Picture the scene at Harrah’s Resort, the company’s flagship HQ, where an expansive glass roof covers an indoor pool area surrounded by palm trees and bikini-clad waitresses. During the day there is island music and luaus. Each night though, this tropical terrarium turns into a pulsating pool party – the most exotic nightclub in town! Do the sharp-dressed partygoers occasionally fall into the pool? No – they walk right in capriciously, fully clothed clutching a cocktail and a glamorous date or two. What goes on in the private hot tubs can only be imagined. Celebrities, such as Ludicrous, have been known to make appearances.
Harrah’s also offers a unique family swimming pool area for only those under age 16 (and their parents) with water wars and arcade games.
The mood is set as soon as you check in to Harrah’s: the front desk attendants have name tags with nicknames such as “the bubbly one” or “fast and furious.” An elevated, circular bar called “Xhibition” in the center of the action pumps music, and surrounding it are striking, hot models dealing cards and running a roulette game at which straight-A students would understandably be unable to count to 21 or distinguish between red and black!
“Can I have an order of crab cakes and a Diet Pepsi?” I asked the Harrah’s room service attendant on the phone.
“Sweetheart, you can have anything you want,” she answered.
Clearly the employees understand the fact that people who come to Harrah’s want to have fun. And they want to make it easy on you to get there. All summer Harrah’s, which is a short, $13-dollar cab ride from the boardwalk, is offering weekday room nights for an astonishing $100 per-night; Spirit Air out of Detroit has roundtrip daily non-stop flights for less than $100.

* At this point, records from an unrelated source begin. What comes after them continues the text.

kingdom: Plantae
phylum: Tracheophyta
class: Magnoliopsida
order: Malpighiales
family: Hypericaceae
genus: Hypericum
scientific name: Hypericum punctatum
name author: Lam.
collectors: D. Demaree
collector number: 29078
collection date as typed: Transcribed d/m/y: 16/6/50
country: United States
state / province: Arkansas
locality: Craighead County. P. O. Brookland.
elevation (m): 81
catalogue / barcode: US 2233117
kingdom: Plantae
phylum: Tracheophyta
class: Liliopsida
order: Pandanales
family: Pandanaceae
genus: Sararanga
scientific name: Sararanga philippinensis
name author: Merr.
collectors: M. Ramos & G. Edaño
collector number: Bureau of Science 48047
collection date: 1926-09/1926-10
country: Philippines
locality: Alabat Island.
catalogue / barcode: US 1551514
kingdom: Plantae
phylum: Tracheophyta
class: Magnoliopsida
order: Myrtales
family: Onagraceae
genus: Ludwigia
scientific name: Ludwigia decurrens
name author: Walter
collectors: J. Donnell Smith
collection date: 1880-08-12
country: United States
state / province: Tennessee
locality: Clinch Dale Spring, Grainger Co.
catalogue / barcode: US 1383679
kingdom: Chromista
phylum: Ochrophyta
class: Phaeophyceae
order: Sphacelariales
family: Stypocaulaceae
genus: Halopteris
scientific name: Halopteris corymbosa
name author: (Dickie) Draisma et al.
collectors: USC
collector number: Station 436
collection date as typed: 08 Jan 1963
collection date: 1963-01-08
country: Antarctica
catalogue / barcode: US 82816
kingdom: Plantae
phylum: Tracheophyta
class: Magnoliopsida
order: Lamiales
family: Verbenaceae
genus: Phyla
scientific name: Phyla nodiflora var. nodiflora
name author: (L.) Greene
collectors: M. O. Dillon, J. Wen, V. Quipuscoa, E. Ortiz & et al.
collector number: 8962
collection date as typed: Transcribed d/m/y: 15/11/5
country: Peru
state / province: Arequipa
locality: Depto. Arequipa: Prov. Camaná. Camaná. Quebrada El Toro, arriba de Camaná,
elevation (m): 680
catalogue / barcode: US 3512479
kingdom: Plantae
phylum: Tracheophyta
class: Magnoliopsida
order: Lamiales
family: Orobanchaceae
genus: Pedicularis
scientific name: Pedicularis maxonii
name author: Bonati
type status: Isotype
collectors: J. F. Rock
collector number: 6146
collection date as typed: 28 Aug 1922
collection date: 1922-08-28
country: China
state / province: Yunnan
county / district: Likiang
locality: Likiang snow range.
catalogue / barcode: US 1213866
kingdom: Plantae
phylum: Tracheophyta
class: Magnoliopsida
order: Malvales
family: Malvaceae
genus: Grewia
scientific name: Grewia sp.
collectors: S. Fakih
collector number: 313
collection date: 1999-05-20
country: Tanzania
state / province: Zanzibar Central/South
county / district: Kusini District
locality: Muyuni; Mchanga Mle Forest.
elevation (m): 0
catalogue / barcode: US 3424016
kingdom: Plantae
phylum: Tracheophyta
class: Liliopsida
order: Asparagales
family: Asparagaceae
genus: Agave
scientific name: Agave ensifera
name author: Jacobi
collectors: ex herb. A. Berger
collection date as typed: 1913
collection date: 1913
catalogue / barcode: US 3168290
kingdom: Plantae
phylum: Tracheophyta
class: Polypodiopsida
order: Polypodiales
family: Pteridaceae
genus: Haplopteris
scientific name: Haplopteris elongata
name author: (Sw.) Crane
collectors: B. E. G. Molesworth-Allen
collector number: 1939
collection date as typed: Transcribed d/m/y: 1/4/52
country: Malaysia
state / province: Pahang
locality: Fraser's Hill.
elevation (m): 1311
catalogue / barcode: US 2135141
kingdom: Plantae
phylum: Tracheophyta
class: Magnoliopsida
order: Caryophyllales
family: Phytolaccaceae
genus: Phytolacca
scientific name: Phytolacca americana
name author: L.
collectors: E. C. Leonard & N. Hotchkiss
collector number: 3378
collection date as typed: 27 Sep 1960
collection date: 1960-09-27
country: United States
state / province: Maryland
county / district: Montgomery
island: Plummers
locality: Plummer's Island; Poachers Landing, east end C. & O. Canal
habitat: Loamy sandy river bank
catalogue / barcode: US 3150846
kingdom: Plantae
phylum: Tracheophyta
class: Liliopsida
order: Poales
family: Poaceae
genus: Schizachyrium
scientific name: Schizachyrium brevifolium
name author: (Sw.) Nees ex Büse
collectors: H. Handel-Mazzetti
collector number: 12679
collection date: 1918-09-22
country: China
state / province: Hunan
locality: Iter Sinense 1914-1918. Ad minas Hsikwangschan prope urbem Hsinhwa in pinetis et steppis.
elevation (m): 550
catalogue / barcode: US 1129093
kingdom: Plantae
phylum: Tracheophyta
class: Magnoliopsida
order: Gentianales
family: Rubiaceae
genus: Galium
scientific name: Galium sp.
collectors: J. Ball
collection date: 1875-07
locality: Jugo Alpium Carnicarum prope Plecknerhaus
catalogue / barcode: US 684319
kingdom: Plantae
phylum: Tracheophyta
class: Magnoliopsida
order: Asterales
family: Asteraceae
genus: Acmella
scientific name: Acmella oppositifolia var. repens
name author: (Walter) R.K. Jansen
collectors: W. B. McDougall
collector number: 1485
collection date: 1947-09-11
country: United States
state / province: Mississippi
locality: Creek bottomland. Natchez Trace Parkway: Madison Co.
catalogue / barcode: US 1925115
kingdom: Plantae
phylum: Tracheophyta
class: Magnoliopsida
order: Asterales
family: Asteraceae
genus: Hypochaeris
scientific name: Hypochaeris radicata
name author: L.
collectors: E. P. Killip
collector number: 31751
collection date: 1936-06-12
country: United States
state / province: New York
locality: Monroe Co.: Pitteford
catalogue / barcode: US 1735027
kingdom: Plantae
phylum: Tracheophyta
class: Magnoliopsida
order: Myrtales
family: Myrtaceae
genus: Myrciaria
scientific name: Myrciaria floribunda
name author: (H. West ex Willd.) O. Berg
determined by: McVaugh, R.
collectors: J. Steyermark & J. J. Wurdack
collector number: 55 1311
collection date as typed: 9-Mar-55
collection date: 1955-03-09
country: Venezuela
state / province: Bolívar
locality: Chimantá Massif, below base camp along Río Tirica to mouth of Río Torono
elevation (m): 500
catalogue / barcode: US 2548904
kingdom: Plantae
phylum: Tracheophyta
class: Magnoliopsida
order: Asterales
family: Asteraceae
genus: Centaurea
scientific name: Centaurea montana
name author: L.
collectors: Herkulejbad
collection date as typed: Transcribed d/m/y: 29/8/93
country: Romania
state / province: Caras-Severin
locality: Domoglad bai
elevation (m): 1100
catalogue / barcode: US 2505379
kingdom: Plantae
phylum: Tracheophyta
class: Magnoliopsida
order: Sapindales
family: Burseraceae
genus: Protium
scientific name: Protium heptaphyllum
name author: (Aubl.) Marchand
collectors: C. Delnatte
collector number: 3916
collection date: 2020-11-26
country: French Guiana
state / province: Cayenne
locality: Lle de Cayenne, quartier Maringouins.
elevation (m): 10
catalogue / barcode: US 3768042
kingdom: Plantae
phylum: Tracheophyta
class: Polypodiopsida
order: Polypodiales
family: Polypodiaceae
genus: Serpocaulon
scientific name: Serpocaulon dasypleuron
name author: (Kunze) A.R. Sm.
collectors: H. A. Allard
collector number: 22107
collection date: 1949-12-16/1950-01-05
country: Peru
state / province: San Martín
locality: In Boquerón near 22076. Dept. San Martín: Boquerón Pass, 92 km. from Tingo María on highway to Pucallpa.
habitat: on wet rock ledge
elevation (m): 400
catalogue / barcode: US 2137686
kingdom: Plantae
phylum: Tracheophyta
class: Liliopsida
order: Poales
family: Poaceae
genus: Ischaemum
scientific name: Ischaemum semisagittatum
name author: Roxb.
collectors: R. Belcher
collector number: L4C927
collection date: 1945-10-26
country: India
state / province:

Plenty of entertainment, dining, spa-going, and golf, too, since Harrah’s owns the historic Atlantic City Country Club. Michigan-based golf architect Tom Doak updated and renovated the course in 1999, more than 100 years after John Reid originally designed the layout. But only the sweeping views of the distant high-rise Boardwalk hotels beyond the back-nine wetlands reveals that you have not gone back in time to the golden age of golf to play a traditional, American course.
The term “birdie” was actually invented at Atlantic City Country Club, and John J. McDermott, the club’s head golf professional in 1911 and ’12, became the first American ever to win the U.S. Open.
The club’s old-fashioned men’s locker room honors past players by putting their names forever on the lockers they used when they visited. I was given the locker used by Fred Couples, which was right between ones used by Roger Clemens and Willie Mays. If you’re lucky enough to play on Sunday morning, which is a quiet time on the course, you’ll be able to enjoy the club’s smashing brunch topped off with a traditional strawberry daiquiri.
With easy transfers and readily available cabs, plus the close proximity of the sights, you needn’t rent a car upon arrival in Atlantic City. In fact, wheels would be a nuisance.
Experience and see the unique blend of the traditional and the progressive in Atlantic City, a quick easy getaway you’ll be talking about afterward.